Blog: Assisting athletes managing diabetes and the anti-doping testing process

17 August 2012

To further educate athletes who are insulin-dependent diabetics, as well as take a look at the possible detrimental health effects of doping with insulin, ASADA has put together some interesting facts.

Insulin has been prohibited since the 1998 Olympic and Paralympic Games in Nagano, Japan, after athletes were caught using insulin for its anabolic and anti-catabolic effects. Indeed, insulin can give you unexpected increases in strength and performance by elevating muscle glycogen stores and reducing protein consumption.

However, when insulin is used as a doping agent there can be serious side effects for athletes, which include hypoglycaemia which may lead to unconsciousness, permanent brain damage or even death.

Australian Sports Drug Medical Advisory Committee (ASDMAC) Chair, Prof Ken Fitch said that one in every 1500 elite athletes have diabetes.

A leading sports medicine professional, Prof Fitch is Adjunct Professor at the University of Western Australia’s School of Sports Science, Exercise and Health as well as chair of the International Olympic Committee’s Therapeutic Use Exemption Committee.

Prof Fitch said while they appear to be at the peak of health, athletes performing at the elite level may be carefully managing type 1 or type 2 diabetes as part of their training routine.

Provided information

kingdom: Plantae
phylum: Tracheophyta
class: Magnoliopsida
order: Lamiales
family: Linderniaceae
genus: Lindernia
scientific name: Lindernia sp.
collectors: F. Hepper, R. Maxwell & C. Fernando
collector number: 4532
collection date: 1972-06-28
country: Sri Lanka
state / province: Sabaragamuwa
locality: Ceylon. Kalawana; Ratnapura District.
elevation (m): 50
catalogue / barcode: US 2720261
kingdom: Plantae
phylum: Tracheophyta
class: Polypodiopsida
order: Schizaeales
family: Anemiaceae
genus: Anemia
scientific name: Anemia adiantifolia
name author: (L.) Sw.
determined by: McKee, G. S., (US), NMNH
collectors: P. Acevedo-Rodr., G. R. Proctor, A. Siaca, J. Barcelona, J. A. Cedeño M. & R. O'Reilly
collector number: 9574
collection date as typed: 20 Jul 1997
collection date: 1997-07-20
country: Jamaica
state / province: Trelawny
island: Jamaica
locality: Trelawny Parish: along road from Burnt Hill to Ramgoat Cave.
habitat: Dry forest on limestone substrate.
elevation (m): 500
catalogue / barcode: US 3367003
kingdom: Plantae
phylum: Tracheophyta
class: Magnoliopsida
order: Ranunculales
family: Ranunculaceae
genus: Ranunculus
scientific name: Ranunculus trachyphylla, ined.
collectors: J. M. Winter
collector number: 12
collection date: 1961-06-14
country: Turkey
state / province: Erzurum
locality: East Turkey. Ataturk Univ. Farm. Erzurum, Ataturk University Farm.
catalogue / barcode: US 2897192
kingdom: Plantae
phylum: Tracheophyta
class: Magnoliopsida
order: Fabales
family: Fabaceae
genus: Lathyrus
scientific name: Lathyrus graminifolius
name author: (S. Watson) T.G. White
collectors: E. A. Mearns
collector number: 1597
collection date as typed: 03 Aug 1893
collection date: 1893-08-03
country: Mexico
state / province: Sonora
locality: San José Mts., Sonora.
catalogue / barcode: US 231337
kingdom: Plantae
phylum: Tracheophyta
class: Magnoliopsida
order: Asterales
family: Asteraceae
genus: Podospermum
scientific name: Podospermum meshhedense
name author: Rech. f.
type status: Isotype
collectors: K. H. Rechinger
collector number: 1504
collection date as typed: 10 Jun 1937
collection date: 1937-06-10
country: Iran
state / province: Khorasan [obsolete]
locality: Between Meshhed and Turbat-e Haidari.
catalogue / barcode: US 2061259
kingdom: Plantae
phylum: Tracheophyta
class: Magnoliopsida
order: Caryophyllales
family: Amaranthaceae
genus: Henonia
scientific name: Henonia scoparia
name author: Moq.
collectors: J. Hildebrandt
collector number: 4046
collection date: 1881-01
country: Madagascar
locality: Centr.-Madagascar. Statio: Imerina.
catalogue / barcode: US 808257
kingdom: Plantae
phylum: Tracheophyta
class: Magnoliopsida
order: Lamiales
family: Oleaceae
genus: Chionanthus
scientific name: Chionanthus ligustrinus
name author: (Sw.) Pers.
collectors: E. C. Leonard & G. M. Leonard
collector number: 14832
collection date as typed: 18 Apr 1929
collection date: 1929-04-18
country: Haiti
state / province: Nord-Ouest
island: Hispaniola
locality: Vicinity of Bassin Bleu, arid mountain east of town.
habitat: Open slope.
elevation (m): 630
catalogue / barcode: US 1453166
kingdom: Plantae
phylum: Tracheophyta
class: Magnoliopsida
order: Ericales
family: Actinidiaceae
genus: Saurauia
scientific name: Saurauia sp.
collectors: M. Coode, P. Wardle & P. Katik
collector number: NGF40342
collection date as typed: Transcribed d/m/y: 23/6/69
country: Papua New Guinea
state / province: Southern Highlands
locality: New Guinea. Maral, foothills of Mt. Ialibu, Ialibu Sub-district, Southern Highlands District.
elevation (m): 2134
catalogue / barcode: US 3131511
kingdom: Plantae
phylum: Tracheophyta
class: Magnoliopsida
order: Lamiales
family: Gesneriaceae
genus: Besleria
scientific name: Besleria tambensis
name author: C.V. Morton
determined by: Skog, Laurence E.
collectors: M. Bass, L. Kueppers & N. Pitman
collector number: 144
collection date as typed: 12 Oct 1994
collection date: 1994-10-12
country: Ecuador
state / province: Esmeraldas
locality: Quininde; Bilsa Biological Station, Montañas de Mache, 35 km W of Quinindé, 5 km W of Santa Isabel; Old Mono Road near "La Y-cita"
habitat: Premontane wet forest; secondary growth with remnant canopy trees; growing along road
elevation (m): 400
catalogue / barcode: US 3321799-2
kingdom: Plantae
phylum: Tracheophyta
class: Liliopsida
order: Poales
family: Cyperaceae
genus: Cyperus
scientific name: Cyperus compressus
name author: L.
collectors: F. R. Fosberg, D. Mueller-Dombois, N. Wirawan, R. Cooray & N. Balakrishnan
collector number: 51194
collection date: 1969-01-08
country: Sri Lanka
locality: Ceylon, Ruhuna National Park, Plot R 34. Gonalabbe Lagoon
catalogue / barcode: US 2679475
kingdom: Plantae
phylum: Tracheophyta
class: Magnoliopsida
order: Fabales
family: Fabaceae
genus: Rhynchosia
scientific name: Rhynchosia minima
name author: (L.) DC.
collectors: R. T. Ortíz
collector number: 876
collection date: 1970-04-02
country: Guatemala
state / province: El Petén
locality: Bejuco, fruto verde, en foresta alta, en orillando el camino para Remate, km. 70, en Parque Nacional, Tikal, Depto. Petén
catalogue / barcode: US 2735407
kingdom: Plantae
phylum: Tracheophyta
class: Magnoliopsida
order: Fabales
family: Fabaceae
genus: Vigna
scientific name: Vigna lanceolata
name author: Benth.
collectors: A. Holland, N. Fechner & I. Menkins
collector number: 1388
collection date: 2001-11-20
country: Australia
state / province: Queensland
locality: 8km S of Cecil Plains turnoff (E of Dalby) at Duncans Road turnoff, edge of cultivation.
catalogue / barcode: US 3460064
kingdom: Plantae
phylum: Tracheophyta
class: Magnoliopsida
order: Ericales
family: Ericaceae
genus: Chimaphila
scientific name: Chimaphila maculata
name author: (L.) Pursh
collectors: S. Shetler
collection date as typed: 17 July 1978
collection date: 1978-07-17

Exercises to complete
A) Answer these about the blog post on diabetes and anti-doping testing:
(i) At which Games did insulin become prohibited?
(ii) According to Prof Fitch, how many elite athletes have diabetes?
(iii) Which International Olympic Committee body does Prof Fitch chair?
B) List every health harm that the blog post on diabetes and anti-doping testing links to using insulin as a doping agent.
C) Extend the blog post on diabetes and anti-doping testing beyond its final sentence.
The material plays no part in this exercise.

Task-by-task answers
A)
(i) The 1998 Olympic and Paralympic Games in Nagano, Japan.
(ii) One in every 1500.
(iii) The Therapeutic Use Exemption Committee.

B)
Hypoglycaemia
Unconsciousness
Permanent brain damage
Death

C)
“As part of that management, it is critical that these athletes apply for a Therapeutic Use Exemption (TUE) as soon they become involved in sport at the national or international level,” Prof Fitch said.

A TUE ensures an athlete who is taking insulin for medical reasons, does not receive an anti-doping rule violation if ASADA conducts a test and a positive result for insulin is returned.

“Using written evidence from a doctor documenting an athlete’s medical history, getting a TUE is a straight-forward procedure,” Prof Fitch said.

“A TUE lasts for five years before an athlete needs to apply for a new one.”

It’s also important for athletes to note that today’s technologically advanced laboratories can distinguish between synthetic insulin administered through injections and endogenous insulin produced by the human body.